Written instruction —
Retype everything from the top of the listing down through the line containing "exposure: black level correction 0.001, exposure", with both ends included and every character kept unchanged.

Input rows —
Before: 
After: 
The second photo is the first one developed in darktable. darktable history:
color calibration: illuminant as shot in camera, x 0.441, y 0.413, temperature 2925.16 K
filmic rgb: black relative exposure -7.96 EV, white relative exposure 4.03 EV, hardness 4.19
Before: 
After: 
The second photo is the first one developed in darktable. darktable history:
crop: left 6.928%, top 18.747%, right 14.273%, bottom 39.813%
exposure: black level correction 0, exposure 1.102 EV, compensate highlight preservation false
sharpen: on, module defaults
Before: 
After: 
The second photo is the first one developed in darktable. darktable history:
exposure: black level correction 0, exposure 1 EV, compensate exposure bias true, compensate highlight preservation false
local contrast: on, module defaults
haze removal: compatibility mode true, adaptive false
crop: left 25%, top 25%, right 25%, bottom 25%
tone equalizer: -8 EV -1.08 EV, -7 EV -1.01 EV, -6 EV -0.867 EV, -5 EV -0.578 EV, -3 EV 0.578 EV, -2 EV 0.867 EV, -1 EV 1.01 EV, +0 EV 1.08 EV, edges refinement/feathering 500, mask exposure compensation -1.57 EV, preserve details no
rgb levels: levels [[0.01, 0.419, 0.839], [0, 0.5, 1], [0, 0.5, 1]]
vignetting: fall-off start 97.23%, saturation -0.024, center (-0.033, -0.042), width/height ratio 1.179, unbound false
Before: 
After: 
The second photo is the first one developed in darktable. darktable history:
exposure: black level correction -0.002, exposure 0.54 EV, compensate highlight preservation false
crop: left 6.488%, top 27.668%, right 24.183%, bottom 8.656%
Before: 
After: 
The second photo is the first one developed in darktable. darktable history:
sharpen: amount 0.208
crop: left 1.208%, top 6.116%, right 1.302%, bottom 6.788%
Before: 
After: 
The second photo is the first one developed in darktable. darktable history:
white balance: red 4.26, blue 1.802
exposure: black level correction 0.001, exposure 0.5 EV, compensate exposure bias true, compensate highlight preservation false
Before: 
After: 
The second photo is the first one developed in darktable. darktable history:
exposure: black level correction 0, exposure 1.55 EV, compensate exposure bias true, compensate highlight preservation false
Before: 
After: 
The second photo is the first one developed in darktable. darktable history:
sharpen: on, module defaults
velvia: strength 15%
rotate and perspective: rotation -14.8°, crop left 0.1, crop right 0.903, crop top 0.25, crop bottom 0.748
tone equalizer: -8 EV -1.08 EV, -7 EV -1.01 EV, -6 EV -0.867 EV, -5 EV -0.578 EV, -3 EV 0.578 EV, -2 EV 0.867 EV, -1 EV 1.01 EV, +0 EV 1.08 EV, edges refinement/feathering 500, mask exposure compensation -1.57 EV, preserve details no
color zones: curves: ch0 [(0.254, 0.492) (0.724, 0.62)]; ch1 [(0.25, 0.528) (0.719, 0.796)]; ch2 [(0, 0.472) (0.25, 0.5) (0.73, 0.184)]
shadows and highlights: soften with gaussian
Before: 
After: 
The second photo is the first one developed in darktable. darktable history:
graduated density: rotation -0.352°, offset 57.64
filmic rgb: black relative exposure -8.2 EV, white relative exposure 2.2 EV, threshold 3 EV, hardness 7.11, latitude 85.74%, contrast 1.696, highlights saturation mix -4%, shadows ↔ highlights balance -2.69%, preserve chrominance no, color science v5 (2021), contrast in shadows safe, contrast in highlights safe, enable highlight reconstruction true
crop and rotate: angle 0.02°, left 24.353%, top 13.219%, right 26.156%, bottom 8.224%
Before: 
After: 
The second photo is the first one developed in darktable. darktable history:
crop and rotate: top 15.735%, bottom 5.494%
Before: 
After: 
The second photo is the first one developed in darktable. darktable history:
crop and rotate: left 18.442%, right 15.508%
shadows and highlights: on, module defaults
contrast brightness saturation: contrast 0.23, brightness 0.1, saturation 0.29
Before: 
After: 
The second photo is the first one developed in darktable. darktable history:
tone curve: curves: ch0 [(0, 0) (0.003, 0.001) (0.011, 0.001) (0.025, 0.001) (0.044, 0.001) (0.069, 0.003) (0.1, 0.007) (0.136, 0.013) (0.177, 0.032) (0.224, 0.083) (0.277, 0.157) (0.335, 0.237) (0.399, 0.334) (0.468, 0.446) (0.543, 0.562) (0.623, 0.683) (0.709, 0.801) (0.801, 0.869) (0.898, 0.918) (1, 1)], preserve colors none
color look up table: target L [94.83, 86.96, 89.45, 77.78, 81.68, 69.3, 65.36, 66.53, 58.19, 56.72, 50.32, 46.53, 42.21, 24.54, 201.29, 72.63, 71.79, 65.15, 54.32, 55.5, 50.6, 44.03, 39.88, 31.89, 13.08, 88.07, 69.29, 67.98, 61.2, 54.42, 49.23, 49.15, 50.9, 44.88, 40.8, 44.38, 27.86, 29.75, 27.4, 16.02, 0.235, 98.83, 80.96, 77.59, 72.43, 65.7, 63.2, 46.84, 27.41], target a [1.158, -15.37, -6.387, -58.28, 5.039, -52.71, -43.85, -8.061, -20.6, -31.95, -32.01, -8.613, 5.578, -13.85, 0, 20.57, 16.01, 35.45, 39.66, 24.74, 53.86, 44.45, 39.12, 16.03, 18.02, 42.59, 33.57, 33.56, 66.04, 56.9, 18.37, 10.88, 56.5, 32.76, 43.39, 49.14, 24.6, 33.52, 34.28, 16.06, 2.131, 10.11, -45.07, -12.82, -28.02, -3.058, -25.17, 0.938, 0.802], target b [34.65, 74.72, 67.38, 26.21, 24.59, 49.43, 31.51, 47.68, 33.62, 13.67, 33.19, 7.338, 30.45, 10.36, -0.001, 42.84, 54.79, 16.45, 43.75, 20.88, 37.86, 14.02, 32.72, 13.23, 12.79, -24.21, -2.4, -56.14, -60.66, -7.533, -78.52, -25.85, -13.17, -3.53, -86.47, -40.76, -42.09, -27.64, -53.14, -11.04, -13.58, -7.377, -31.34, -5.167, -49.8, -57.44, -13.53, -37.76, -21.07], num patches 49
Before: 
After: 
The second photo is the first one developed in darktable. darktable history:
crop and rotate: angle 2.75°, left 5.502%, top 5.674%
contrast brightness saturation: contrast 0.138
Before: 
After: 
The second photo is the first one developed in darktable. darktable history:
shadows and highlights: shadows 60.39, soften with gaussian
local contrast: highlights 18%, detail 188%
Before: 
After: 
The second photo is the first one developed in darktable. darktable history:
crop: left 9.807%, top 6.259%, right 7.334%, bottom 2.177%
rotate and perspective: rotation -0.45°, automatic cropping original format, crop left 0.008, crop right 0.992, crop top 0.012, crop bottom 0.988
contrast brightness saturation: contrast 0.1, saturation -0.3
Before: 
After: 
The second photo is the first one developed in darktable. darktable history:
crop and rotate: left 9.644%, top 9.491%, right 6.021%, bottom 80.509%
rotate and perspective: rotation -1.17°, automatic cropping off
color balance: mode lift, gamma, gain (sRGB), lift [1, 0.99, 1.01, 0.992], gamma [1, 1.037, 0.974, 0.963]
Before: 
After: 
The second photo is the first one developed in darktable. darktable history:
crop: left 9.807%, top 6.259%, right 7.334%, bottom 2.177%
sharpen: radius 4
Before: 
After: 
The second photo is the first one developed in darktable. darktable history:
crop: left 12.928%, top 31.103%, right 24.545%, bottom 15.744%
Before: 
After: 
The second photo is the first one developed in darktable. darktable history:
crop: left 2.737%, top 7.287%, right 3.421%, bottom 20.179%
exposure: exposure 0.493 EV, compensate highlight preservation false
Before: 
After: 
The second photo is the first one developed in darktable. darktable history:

Solution for this task —
Before: 
After: 
The second photo is the first one developed in darktable. darktable history:
color calibration: illuminant as shot in camera, x 0.441, y 0.413, temperature 2925.16 K
filmic rgb: black relative exposure -7.96 EV, white relative exposure 4.03 EV, hardness 4.19
Before: 
After: 
The second photo is the first one developed in darktable. darktable history:
crop: left 6.928%, top 18.747%, right 14.273%, bottom 39.813%
exposure: black level correction 0, exposure 1.102 EV, compensate highlight preservation false
sharpen: on, module defaults
Before: 
After: 
The second photo is the first one developed in darktable. darktable history:
exposure: black level correction 0, exposure 1 EV, compensate exposure bias true, compensate highlight preservation false
local contrast: on, module defaults
haze removal: compatibility mode true, adaptive false
crop: left 25%, top 25%, right 25%, bottom 25%
tone equalizer: -8 EV -1.08 EV, -7 EV -1.01 EV, -6 EV -0.867 EV, -5 EV -0.578 EV, -3 EV 0.578 EV, -2 EV 0.867 EV, -1 EV 1.01 EV, +0 EV 1.08 EV, edges refinement/feathering 500, mask exposure compensation -1.57 EV, preserve details no
rgb levels: levels [[0.01, 0.419, 0.839], [0, 0.5, 1], [0, 0.5, 1]]
vignetting: fall-off start 97.23%, saturation -0.024, center (-0.033, -0.042), width/height ratio 1.179, unbound false
Before: 
After: 
The second photo is the first one developed in darktable. darktable history:
exposure: black level correction -0.002, exposure 0.54 EV, compensate highlight preservation false
crop: left 6.488%, top 27.668%, right 24.183%, bottom 8.656%
Before: 
After: 
The second photo is the first one developed in darktable. darktable history:
sharpen: amount 0.208
crop: left 1.208%, top 6.116%, right 1.302%, bottom 6.788%
Before: 
After: 
The second photo is the first one developed in darktable. darktable history:
white balance: red 4.26, blue 1.802
exposure: black level correction 0.001, exposure 0.5 EV, compensate exposure bias true, compensate highlight preservation false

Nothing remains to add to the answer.